Debunking the Latest Media-Agency Conspiracy Theory

By Thought Leaders Archives
Cover image for  article: Debunking the Latest Media-Agency Conspiracy Theory

Who doesn’t love a good conspiracy theory? And who doesn’t love to debunk them? Along with the many political conspiracy theories — discussed and dissected by news outlets and in social media — the media industry now has its very own. And I’m going to both explain and debunk it.

Apparently, share shifting of media spend is now a matter of conspiracy in agency reviews involving media companies, according to recent reports in Ad Age and MediaPost. Allegedly, there were share shifting discussions and/or commitments required by Disney of their newly appointed media agencies, Omnicom and Publicis. And, like many political conspiracy theories, this one is based on second-hand information from parties with “knowledge of the review.” That there are denials by the actual parties who won the review doesn’t seem like sufficient evidence to dissuade press speculation.

I have absolutely no firsthand knowledge of what transpired during the Disney review. I know many of the key players involved, but I have not spoken with any of them. I suppose that’s not really important when it comes to debunking or promoting conspiracy theories (witness the D.C. follies). However, over the past 32 years I have participate in countless client/media agency reviews and I know very well how the major media agencies negotiate their mega-buys.

The idea that Disney would require their new agencies to shift media spend to Disney properties as a key stipulation in their agency contracts, and that the agencies would agree to this, is not realistic. Could someone from the Disney team or the review consultant have broached the topic during the review? Very possibly. Will the new agencies’ future negotiations with Disney properties receive extra scrutiny and attention from senior agency management? Most definitely. But let me be clear, there was no quid pro quo. Certainly, there is nothing in the agency contracts about “share shifting.”

I say this with certainty for a couple of reasons: First, while media agencies will negotiate deals, their clients must approve them. Agencies must provide a rationale for all elements of a media plan and buy. The much-touted “agency pool deals” are constructed from the bottom up, not dictated from the top down. If the Disney properties do not fit a client’s audience profile or the pricing is not competitive with other media properties, then an agency will not convince a client to shift dollars to Disney properties, period.

Second, given the overhang (or hangover) from the ANA’s review of media agency buying practices three years ago, transparency in all contracts and client dealings is a priority for agencies. It would be suicide for an agency to agree to share shift dollars to Disney without first informing and discussing this with their other clients.

Third, the devil is in the details; there are too many variables at play here for an agency to guarantee a shift in media dollars, when they are negotiating an upfront deal across 20 or 30 clients. What if the Disney properties are underperforming versus their competitors? What if the agency’s client base changes and the audience profile of their new clients no longer align with Disney properties?
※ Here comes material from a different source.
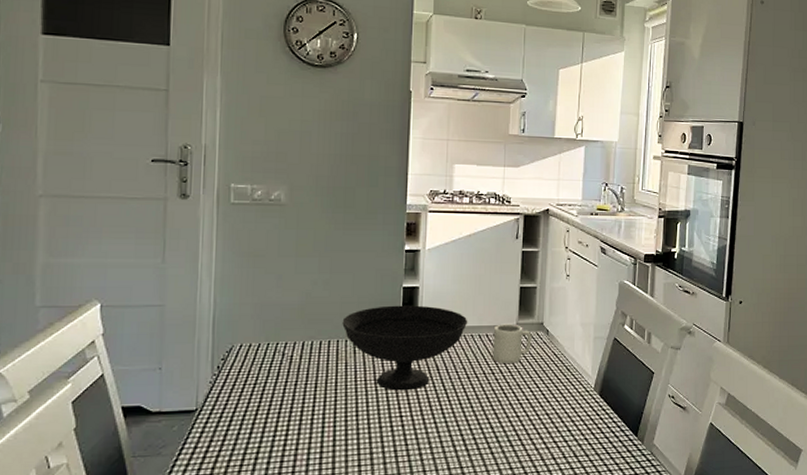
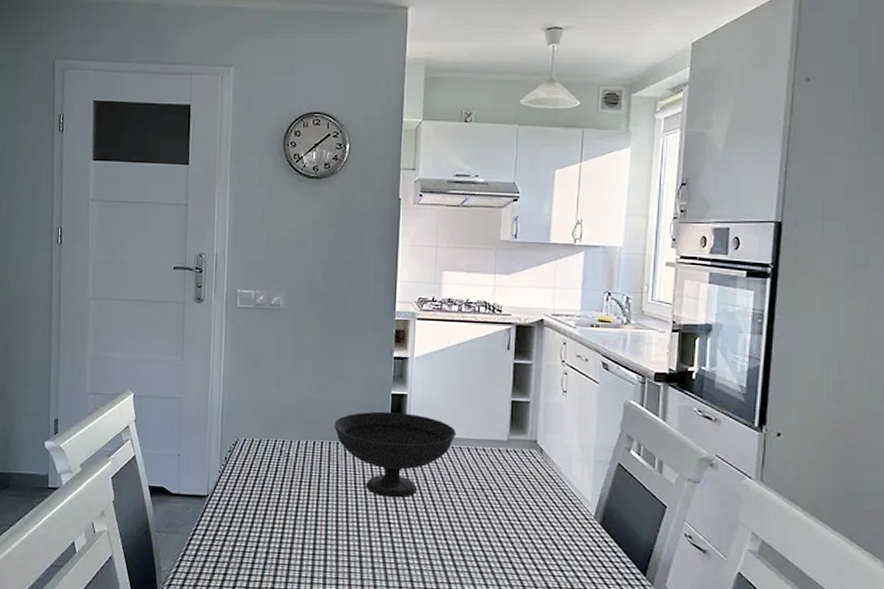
cup: present [492,324,532,364] -> none [482,438,524,482]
What if the agency increases its media spend by clients that Disney doesn’t want? (Note: Some client deals are so heavily discounted that a Disney network may not want their dollars.) There is too much downside risk with a guaranteed share shift — and agencies don’t like risk.

There is one scenario whereby an agency might be willing to guarantee a share shift. If Disney offered them a “favored nations” guarantee on the pricing of their media properties, an agency might then justify a share shift in their clients’ media spend. However, they would still need client approval.
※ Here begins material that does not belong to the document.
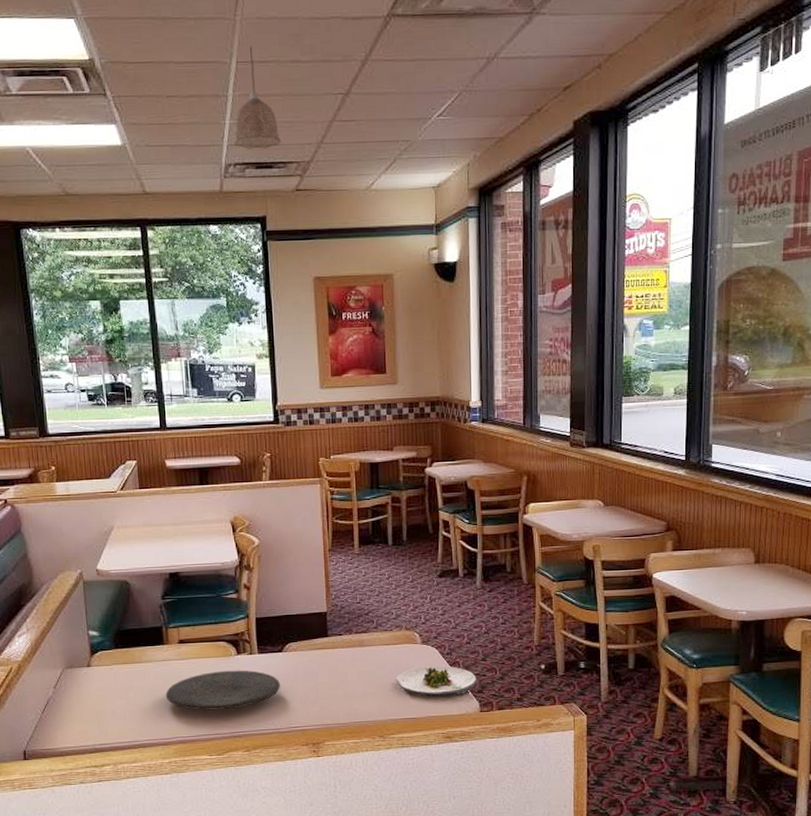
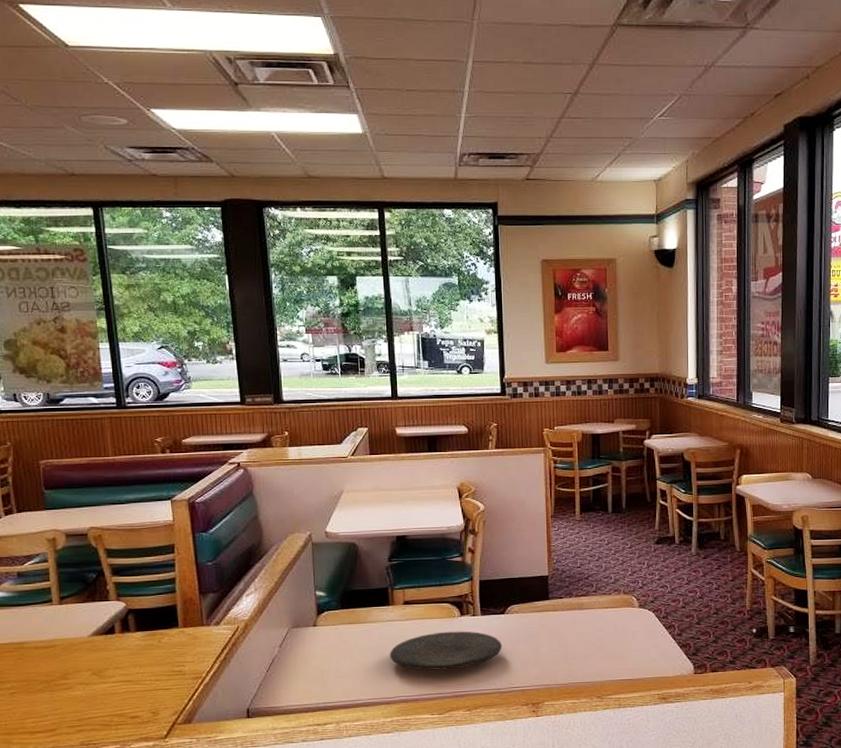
pendant lamp: present [233,46,281,149] -> none [468,47,513,141]
salad plate: present [396,665,476,697] -> none [614,629,691,659]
Media agencies want their clients’ businesses to succeed because that reflects well on them and, in some cases, they are compensated based on a client’s success. No doubt Disney’s new media agencies will work with Disney to help them succeed.
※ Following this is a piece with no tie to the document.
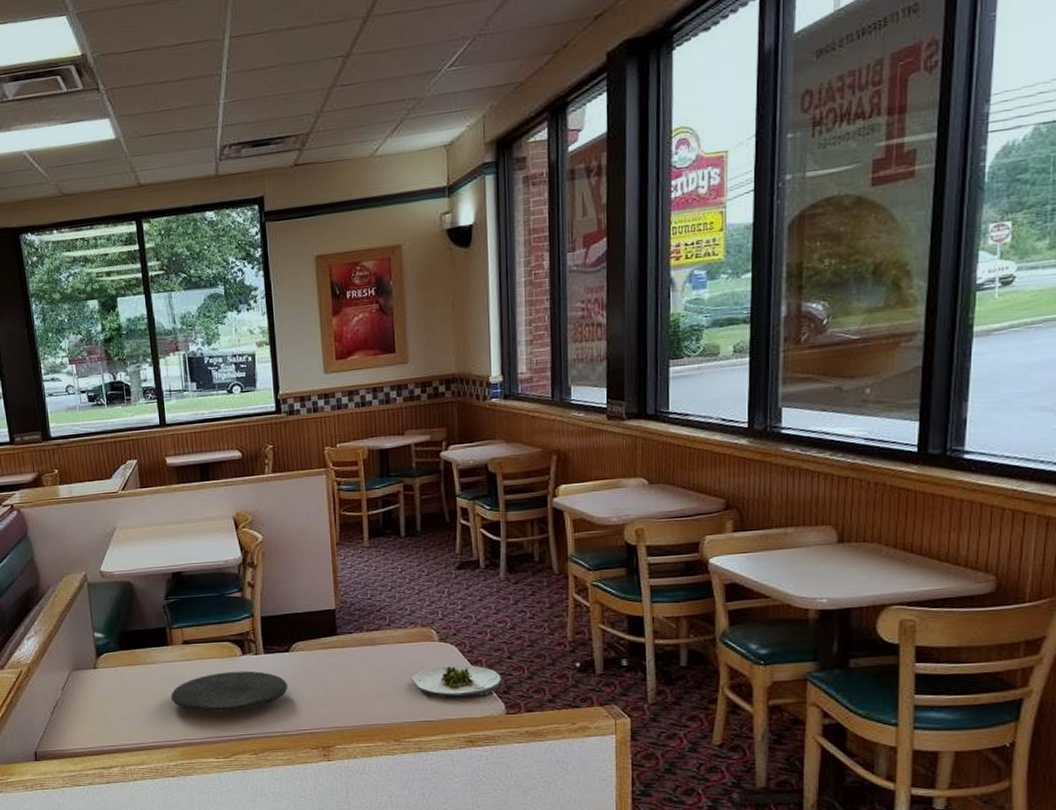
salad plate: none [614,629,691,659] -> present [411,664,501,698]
Here is where it can get a bit murky: Will their new agency partners give Disney “extra consideration” in negotiations? Very likely. Will those agencies, in turn, expect “extra consideration” in their negotiations from Disney? Very likely. But “extra consideration” doesn’t necessarily translate into share shifting, and this is no different than how previous media company/agency relationships have functioned.

So, until the actual transcripts of the Disney Media reviews are released to the public or until a whistleblower steps forward, debate on the share shifting conspiracy theories will likely continue — even if the agency contract negotiations were “perfect.”